A: Very similar. They always will have specific challenges and specific opportunities that are different depending on the context of the country. But when I think about my conversations that are happening, quite frankly across all spectrums of politics and countries, it is one universal thing, especially in today's age where digital technology is playing such an increasing role in every walk of life, in every part of our economy, in every part of the globe. Their question is how do they deal with it? How does that translate into equitable growth because that is the challenge which is, there is definitely a real need for not only productivity growth and capital to have return, but there needs to be real return for labour and there needs to be real job creation, there needs to be real economic opportunity.
You talked about productivity. I will add the other two Ps that the world is concerned about and that is populism and protectionism. As the CEO of Microsoft, as an immigrant who has made a life for himself and a career for himself in the US, when you hear these conversations about visa bans, etc. how does that make you feel? I think I remember reading in your book that you let that pass while you started your career in the US, but you believe that this is going to be an issue for your children for instance that they are going to have to deal with racial slurs. How does that impact you?
A: One of the things that is going to be a real currency for any society, whether it is the United States, whether it is India, anywhere in the world is to have the people who are in your country already feel that they are able to participate in the opportunities that are getting created because I think the cohesion of a broader society only comes about when there is growth and equitable growth.
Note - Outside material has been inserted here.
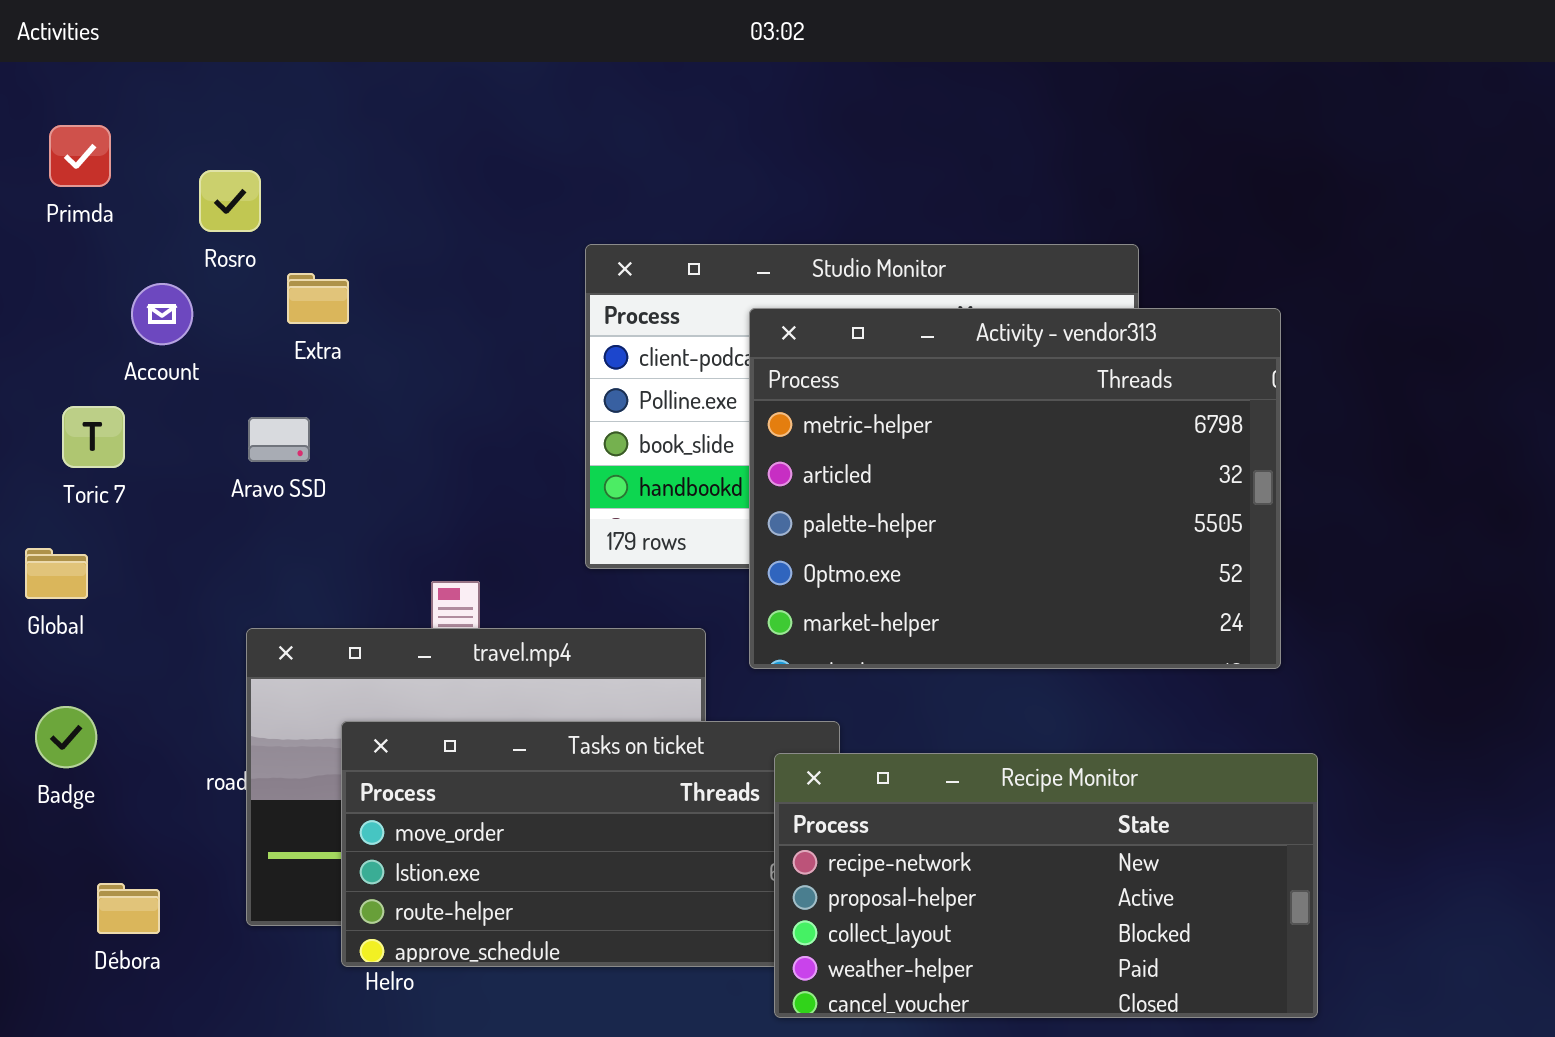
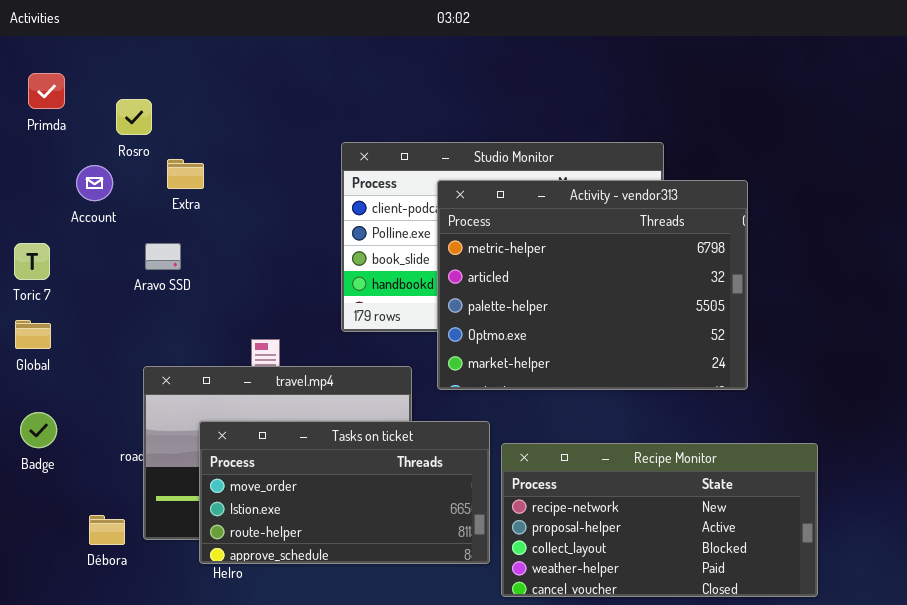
Toric 7: [62,406,125,468] -> [14,243,50,280], moved
Recipe Monitor: [774,753,1318,1018] -> [501,443,818,597], moved
Débora: [97,883,160,934] -> [89,515,125,545], moved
I think sometimes, there is going to be reactions, you can call it populism or what have you, when that equation of equitable growth is broken. So the real challenge is to not only have an enlightened immigration policy, make sure that society has tolerance, society welcomes people who are already there, it is not about even an immigration policy. But ultimately though, the only way to create stability in that is to create economic growth for everybody.
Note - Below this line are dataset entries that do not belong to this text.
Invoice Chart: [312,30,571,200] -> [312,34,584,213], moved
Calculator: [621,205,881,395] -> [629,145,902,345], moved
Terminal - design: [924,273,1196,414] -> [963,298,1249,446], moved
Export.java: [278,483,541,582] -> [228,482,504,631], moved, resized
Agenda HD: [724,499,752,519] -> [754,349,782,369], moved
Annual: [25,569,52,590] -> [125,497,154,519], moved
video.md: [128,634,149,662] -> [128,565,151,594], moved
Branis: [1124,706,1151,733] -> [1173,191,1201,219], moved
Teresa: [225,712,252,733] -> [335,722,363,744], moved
When I look back at the United States, at least what I have learned watching its history, it is the first country where so many people, in fact people talk about the middle class or the working class aristocracy, that is a phenomena of the United States post Second World War and I am inspired by that and I think US has to rediscover it and the rest of the world has to discover it for the first time.
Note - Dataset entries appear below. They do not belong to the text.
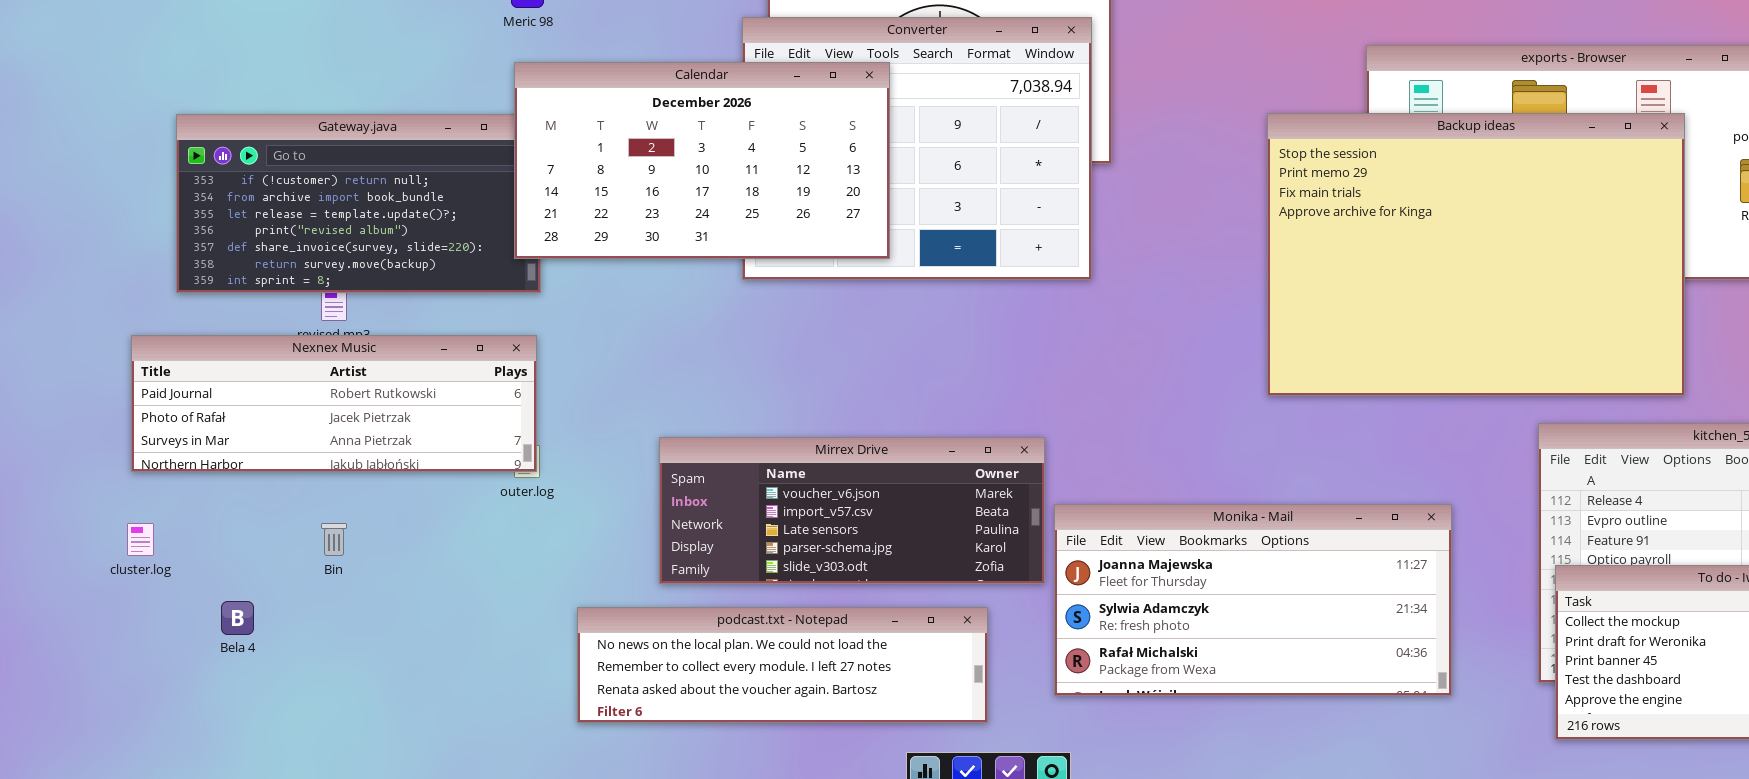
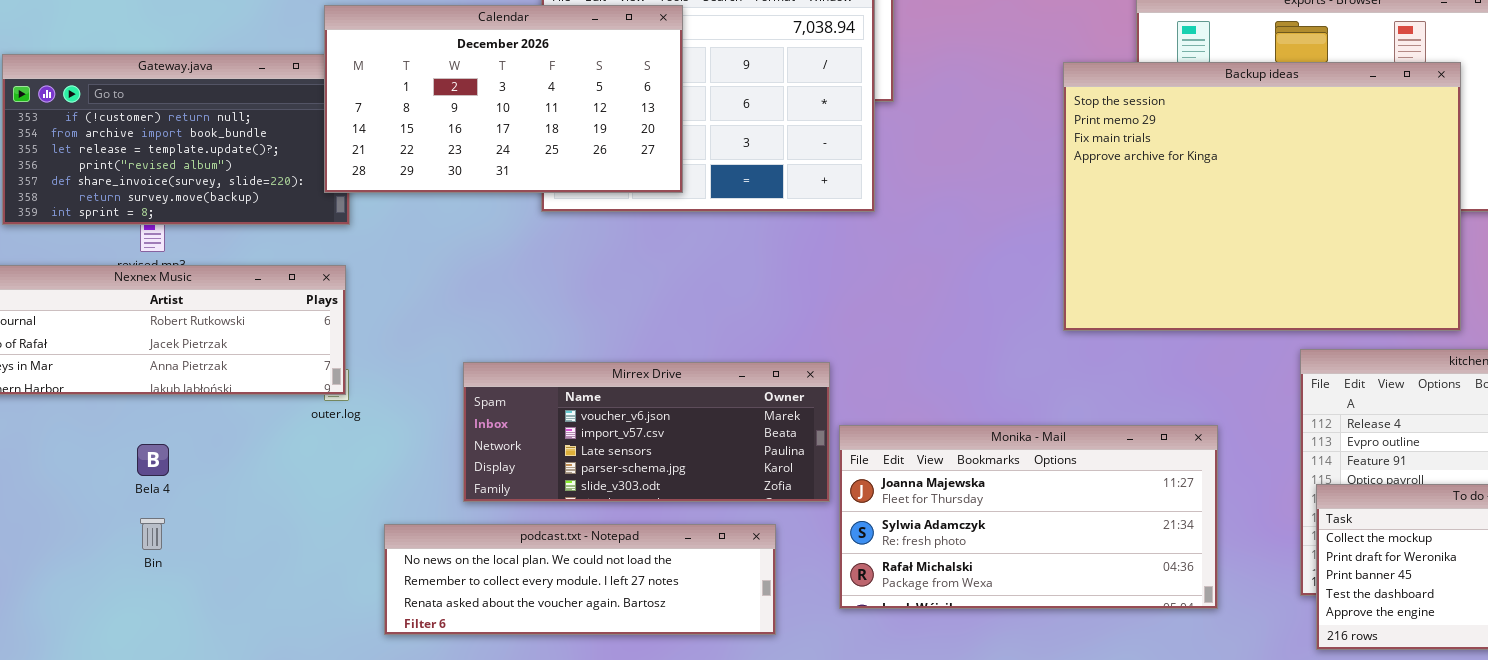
Backup ideas: [1267,113,1685,396] -> [1063,62,1461,331], moved
Bin: [321,523,347,556] -> [140,518,165,550], moved
Bela 4: [221,601,254,635] -> [137,444,169,476], moved

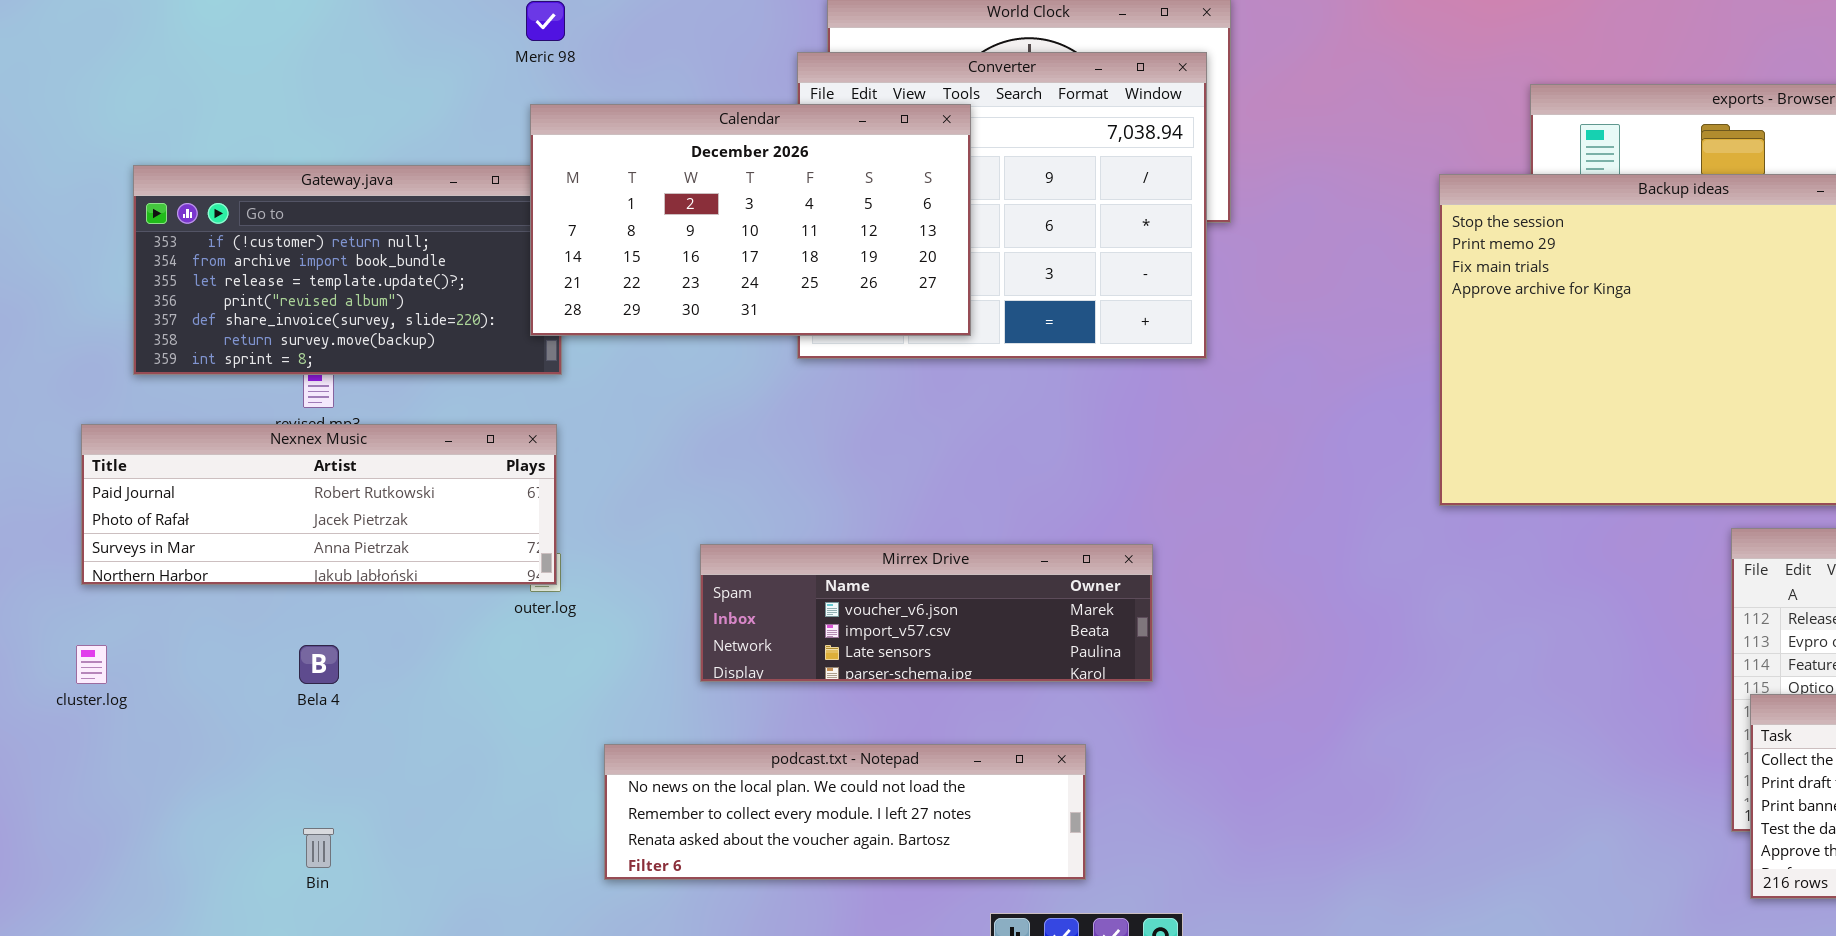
Mirrex Drive: [463,362,830,502] -> [700,544,1153,682], resized
Monika - Mail: [839,425,1218,609] -> none, closed
Bin: [140,518,165,550] -> [303,828,334,868], moved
Since we are talking about inclusion and equitable growth, I want to ask you about your ability to attract and retain more women in Microsoft because you argue that it is poor business sense to not have women in the workforce. Globally, this is an issue but what are you doing about it at Microsoft?
A: First and foremost, it is about making sure that the culture fosters inclusion because in some sense, we need two things to happen. One is of course, the representation needs to improve and as the representation improves, you want people to be able to do their best work, find that deeper sense of belonging in the company, which only will happen if the culture is inclusive and we have to tackle both. In fact one of the changes we have even made so that we can put more money where our mouth is to actually change the senior leadership compensation including mine to hit numeric goals of representation and progress. And of course, it is not sufficient, it is definitely one lever, but the real change will come about when we feel that we have a culture that allows whether it is women or whether it is ethnic minorities to feel that sense of belonging and that sense that they can do their very best work.
Let me end with cricket because that is what you are passionate about. In the last three years, what would you say your batting average has been and Dhoni or Virat Kohli?
A: When I think about the two of them, the last thing I want to do is pick amongst two icons.
Leadership is about making choices, right?
A: I will pick both of them on my side.
Batting average?
A: My batting average is zero because I do not play cricket, I watch cricket.